Even Dr. Apgar herself said that there was no true 10 at one minute, and warned that her score was not meant to be some sort of “achievement” but only a guide. However, I’ve worked in delivery rooms where if the Apgar isn’t 9 at five minutes you’d better be able to explain why not, as if the baby has to pass some kind of test.
I know what you mean. My son had a 5 and 9 and didn’t need NICU admission.
I’d like to see actual stats on the SCN admissions. I’ve also seen a lot of babies with good APGARS at 1 and 5 mins but end up in the SCN.
How many were in for phototherapy to treat jaundice?
Then there’s the undiagnosed GDM’s (ie fine GTT at 28weeks but would’ve been GDM at 32 or 34 weeks) that have trouble maintaining blood sugars.
And a myriad of other reasons that are not necessarily related to labour and birth.
Could someone with more knowledge than myself look up Canadian stats?

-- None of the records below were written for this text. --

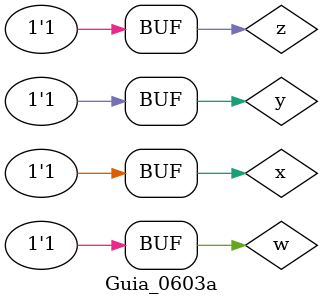
<source format=v>
/*
 Guia_0603a.v - v0.0. - 28 / 08 / 2022
 Autor    : Gabriel Vargas Bento de Souza
 Matricula: 778023
 */

/* 
 Soma dos produtos
                  ___
f(x, y, w, z) =  \   m (1,2,5,9,10,11)  = SoP(1,2,5,9,10,11)
                 /___
*/

/**
 SoP(1,2,5,9,10,11)
 */
module SoP (output s,
            input  x, y, w, z);
   assign s = (~x & ~y & ~w &  z)  // 1
            | (~x & ~y &  w & ~z)  // 2
            | (~x &  y & ~w &  z)  // 5
            | ( x & ~y & ~w &  z)  // 9
            | ( x & ~y &  w & ~z)  // 10
            | ( x & ~y &  w &  z); // 11
endmodule // SoP

/**
 SoP(1,2,5,9,10,11)_Simplificado = y'.w .z' + x .y'.z + x'.w'.z
 */
module SoP_simple (output s,
                   input  x, y, w, z);
   assign s = (~y &  w & ~z)
            | ( x & ~y &  z)
            | (~x & ~w &  z);
endmodule // SoP_simple

/**
  Guia_0603a.v
 */
module Guia_0603a;
   reg  x, y, w, z;
   wire s1, s2;
   
   // instancias
   SoP        SOP1 (s1, x, y, w, z);
   SoP_simple SOP2 (s2, x, y, w, z);
   
   // valores iniciais
   initial begin: start
      x=1'bx; y=1'bx; w=1'bx; z=1'bx;
   end

   // parte principal
   initial begin: main
       $display("Gabriel Vargas Bento de Souza - 778023");
       $display("Guia_06");
       $display("\n03.a) SoP (1,2,5,9,10,11)\n");

       // monitoramento
       $display(" x  y  w  z  s1  s2");
       $monitor("%2b %2b %2b %2b %2b %3b", x,  y, w, z,  s1, s2);

       // sinalizacao
          x=0; y=0; w=0; z=0;
       #1                z=1;
       #1           w=1; z=0;
       #1                z=1;
       #1      y=1; w=0; z=0;
       #1                z=1;
       #1           w=1; z=0;
       #1                z=1;
       #1 x=1; y=0; w=0; z=0;
       #1                z=1;
       #1           w=1; z=0;
       #1                z=1;
       #1      y=1; w=0; z=0;
       #1                z=1;
       #1           w=1; z=0;
       #1                z=1;
   end
endmodule // Guia_0603a

/*
C:\Users\Gabriel\Desktop\CC-PUC\2Periodo\ARQ1\Tarefas\Guia06>vvp Guia_0603a.vvp
Gabriel Vargas Bento de Souza - 778023
Guia_06

03.a) SoP (1,2,5,9,10,11)

 x  y  w  z  s1  s2
 0  0  0  0  0   0
 0  0  0  1  1   1
 0  0  1  0  1   1
 0  0  1  1  0   0
 0  1  0  0  0   0
 0  1  0  1  1   1
 0  1  1  0  0   0
 0  1  1  1  0   0
 1  0  0  0  0   0
 1  0  0  1  1   1
 1  0  1  0  1   1
 1  0  1  1  1   1
 1  1  0  0  0   0
 1  1  0  1  0   0
 1  1  1  0  0   0
 1  1  1  1  0   0
*/
</source>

The only requirement for this factor of three seems to be that the
midwives are well-trained. (When they are not, it’s a much bigger
difference, as we see in some parts of the United States.)

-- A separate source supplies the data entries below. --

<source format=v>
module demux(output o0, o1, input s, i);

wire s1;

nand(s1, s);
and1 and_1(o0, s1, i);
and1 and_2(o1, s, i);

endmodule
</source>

No, according to the thread in MDC that someone linked to, it isn’t. There was that one poster who made the same assumption and she got asked questions like, How do you know? Do you have quotes to support this claim?
These women are immune to logic.
Another case of the study not saying what the Homebirth advocate thinks it says. I guess reading comprehension (in addition to math and science) is also not a prerequisite to the study of midwifery.
Maybe it’s a nursing specialty? If you say it cheerfully enough, nobody will notice it hurts until too late.
Quite a few years ago — when BSNs first became popular — creating meaningless, jargon-filled texts with sentences running on and on, and never a monosyllable when a polysyllable could be found, began to be produced by these degree grads who’d never even touched a patient but desperately needed to show their “erudition”. Never read so much garbage in my life, frankly.
Also they dont seem to understand sample size and power. They have conducted a study which took information from all of the centers which responded, pooled the data and had a look. Sample size doesnt come into it. Sample size would only be relevant it they were conducting a study such as a RCT or similar.
I can’t quite believe this poster got through peer review to appear at this conference which is quite prestigious. MInd you we dont know what the reviewers might have been thinking.
Well, the information is valuable. Even if presented wrongly. If I were a reviewer, I might approve it so that the data is out and published and couldn’t get hidden. Nasty politics, but better than MANA hiding the data.
true
It may have been peer reviewed by other MWs who are equally oblivious. It’s just like our guideline committee. One oblivious person writes the guideline, another one obliviously reviews and approves it.